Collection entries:
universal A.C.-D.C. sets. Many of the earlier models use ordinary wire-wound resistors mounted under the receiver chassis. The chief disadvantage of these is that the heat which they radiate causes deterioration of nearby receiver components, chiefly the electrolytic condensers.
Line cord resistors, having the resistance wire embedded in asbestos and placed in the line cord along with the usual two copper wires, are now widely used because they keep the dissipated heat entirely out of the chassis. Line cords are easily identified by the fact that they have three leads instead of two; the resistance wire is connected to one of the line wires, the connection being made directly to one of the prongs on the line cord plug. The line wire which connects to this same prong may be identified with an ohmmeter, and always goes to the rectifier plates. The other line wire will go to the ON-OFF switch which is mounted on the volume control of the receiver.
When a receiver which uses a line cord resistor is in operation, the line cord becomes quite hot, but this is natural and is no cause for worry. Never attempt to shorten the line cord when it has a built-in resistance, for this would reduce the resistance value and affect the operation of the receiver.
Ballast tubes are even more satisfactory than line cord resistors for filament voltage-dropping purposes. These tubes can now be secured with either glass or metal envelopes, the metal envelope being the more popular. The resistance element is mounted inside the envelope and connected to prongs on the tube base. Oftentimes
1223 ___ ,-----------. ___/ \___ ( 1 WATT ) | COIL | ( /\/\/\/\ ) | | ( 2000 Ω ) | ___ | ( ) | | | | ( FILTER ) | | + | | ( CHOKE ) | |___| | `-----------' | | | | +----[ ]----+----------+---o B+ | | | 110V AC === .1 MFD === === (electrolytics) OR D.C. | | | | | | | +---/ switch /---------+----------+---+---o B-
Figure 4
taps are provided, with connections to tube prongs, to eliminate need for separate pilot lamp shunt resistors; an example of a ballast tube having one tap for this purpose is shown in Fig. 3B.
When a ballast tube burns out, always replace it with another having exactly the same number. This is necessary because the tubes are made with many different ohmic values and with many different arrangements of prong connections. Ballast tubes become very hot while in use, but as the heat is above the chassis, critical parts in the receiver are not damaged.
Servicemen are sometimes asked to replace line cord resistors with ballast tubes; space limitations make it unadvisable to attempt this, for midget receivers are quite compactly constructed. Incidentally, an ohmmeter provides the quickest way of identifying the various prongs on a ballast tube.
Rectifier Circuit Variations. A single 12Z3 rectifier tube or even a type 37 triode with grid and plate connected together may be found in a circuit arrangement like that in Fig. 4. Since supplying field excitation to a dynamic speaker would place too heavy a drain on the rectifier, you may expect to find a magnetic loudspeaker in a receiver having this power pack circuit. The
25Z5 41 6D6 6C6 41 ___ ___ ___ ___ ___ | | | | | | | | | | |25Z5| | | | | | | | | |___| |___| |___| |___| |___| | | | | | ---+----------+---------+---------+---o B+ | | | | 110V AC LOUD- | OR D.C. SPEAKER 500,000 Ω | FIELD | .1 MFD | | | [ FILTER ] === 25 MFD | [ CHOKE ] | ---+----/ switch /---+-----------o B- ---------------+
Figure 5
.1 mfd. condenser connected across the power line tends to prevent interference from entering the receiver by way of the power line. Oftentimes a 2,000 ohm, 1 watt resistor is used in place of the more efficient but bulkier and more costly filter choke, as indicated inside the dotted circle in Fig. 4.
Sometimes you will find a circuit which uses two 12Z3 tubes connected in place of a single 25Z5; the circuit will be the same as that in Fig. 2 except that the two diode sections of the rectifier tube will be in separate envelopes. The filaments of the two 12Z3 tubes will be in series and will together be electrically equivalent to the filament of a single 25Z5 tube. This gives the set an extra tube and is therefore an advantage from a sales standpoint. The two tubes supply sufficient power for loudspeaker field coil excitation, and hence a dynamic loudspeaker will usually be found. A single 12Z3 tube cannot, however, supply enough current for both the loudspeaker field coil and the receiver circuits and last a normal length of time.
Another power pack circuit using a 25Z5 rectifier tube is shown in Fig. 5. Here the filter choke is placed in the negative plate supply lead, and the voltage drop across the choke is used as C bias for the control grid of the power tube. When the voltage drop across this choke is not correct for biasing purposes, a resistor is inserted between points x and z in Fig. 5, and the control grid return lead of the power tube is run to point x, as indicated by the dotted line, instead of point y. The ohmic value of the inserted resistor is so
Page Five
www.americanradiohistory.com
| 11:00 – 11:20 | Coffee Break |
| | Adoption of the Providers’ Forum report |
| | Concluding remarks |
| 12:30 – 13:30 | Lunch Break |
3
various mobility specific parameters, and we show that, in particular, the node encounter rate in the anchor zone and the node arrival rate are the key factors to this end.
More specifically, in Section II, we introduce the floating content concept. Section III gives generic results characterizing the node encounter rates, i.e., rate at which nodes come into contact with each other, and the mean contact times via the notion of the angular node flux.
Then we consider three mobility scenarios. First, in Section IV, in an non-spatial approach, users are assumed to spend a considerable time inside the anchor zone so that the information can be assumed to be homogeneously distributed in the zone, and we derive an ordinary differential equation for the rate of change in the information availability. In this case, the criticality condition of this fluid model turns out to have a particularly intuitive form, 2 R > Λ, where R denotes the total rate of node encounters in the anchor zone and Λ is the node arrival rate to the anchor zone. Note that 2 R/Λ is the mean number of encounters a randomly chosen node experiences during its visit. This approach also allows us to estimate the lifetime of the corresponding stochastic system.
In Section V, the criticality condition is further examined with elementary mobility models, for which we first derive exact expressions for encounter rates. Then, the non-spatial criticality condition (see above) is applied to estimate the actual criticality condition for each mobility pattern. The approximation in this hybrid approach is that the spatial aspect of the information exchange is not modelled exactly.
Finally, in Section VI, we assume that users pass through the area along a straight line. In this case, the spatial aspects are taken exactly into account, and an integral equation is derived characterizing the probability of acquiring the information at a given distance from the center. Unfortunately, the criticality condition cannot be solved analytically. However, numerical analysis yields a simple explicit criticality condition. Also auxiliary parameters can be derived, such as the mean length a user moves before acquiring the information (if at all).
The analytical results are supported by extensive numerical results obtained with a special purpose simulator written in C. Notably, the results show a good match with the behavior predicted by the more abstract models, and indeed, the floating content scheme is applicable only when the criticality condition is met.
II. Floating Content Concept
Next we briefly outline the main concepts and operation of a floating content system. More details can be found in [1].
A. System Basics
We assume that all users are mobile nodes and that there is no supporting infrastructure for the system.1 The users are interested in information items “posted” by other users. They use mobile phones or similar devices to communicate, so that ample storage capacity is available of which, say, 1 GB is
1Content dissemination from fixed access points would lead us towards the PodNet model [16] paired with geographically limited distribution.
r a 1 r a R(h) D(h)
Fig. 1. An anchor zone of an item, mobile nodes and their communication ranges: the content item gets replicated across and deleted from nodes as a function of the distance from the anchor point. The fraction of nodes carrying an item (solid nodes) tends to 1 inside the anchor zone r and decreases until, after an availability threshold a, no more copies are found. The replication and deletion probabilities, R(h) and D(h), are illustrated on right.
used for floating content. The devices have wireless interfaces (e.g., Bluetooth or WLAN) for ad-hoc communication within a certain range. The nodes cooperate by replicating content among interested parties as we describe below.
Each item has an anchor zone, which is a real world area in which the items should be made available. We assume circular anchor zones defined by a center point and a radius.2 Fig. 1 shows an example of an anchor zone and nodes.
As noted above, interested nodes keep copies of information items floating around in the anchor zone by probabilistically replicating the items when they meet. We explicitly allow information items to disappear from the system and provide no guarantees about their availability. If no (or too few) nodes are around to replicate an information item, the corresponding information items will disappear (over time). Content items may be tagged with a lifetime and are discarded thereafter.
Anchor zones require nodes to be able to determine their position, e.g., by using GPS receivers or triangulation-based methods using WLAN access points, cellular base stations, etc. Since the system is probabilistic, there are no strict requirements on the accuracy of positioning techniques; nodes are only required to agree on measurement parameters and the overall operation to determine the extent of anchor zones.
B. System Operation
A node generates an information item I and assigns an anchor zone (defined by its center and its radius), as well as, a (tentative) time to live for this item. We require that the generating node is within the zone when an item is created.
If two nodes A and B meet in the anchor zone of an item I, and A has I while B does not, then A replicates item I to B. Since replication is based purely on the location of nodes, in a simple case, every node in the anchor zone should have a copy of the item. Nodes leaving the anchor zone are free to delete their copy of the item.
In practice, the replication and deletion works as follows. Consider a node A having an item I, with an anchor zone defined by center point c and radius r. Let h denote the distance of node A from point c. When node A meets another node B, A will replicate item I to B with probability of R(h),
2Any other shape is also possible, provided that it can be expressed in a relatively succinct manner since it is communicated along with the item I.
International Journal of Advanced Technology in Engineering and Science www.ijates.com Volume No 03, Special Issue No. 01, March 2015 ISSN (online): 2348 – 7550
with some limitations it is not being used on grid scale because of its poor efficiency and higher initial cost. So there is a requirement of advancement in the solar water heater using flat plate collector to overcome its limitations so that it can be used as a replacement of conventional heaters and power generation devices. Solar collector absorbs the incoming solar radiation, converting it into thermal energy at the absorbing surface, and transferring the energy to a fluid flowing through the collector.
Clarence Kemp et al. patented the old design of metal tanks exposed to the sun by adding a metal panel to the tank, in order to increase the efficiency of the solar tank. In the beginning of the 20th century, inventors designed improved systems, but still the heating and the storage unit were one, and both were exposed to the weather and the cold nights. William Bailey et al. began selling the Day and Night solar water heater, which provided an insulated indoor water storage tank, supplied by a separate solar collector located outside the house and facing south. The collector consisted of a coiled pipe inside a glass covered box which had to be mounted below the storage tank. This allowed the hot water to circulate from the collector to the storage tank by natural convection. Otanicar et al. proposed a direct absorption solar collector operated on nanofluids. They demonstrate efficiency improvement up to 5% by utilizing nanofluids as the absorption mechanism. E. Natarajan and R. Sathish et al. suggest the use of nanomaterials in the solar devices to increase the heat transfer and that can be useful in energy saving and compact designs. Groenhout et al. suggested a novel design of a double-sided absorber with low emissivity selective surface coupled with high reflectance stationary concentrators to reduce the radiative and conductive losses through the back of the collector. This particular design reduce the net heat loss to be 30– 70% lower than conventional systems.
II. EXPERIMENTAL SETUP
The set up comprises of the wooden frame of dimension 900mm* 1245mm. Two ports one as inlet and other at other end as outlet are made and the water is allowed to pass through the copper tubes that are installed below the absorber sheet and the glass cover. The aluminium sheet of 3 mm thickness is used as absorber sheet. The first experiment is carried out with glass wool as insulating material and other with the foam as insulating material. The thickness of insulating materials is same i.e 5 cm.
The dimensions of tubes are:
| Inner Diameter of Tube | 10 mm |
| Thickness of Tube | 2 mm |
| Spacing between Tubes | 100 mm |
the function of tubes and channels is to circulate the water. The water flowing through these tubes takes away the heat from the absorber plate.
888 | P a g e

Task statement: Each line of the data in which the string "ohmic" appears needs to be copied.

Task response:
When a ballast tube burns out, always replace it with another having exactly the same number. This is necessary because the tubes are made with many different ohmic values and with many different arrangements of prong connections. Ballast tubes become very hot while in use, but as the heat is above the chassis, critical parts in the receiver are not damaged.
Another power pack circuit using a 25Z5 rectifier tube is shown in Fig. 5. Here the filter choke is placed in the negative plate supply lead, and the voltage drop across the choke is used as C bias for the control grid of the power tube. When the voltage drop across this choke is not correct for biasing purposes, a resistor is inserted between points x and z in Fig. 5, and the control grid return lead of the power tube is run to point x, as indicated by the dotted line, instead of point y. The ohmic value of the inserted resistor is so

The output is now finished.